■ **ABOUT THIS EXERCISE**
From the items below, extract every line that contains the word "droits". Case counts.

──────── THE DATA

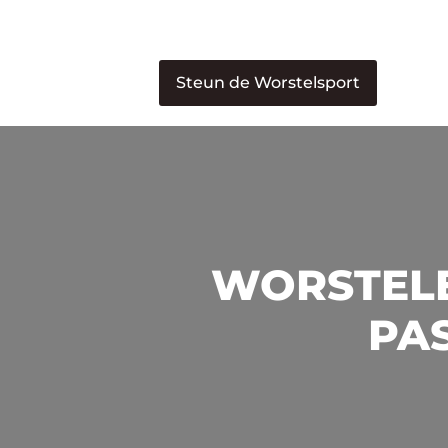
Steun de Worstelsport
WORSTELE
PAS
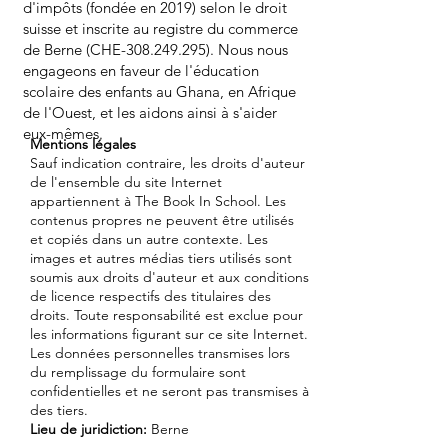
d'impôts (fondée en 2019) selon le droit
suisse et inscrite au registre du commerce
de Berne (CHE-308.249.295). Nous nous
engageons en faveur de l'éducation
scolaire des enfants au Ghana, en Afrique
de l'Ouest, et les aidons ainsi à s'aider
eux-mêmes.
Mentions légales
Sauf indication contraire, les droits d'auteur
de l'ensemble du site Internet
appartiennent à The Book In School. Les
contenus propres ne peuvent être utilisés
et copiés dans un autre contexte. Les
images et autres médias tiers utilisés sont
soumis aux droits d'auteur et aux conditions
de licence respectifs des titulaires des
droits. Toute responsabilité est exclue pour
les informations figurant sur ce site Internet.
Les données personnelles transmises lors
du remplissage du formulaire sont
confidentielles et ne seront pas transmises à
des tiers.
Lieu de juridiction:
Berne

────────────────

■ **RESPONSE AREA**
Sauf indication contraire, les droits d'auteur
soumis aux droits d'auteur et aux conditions
droits. Toute responsabilité est exclue pour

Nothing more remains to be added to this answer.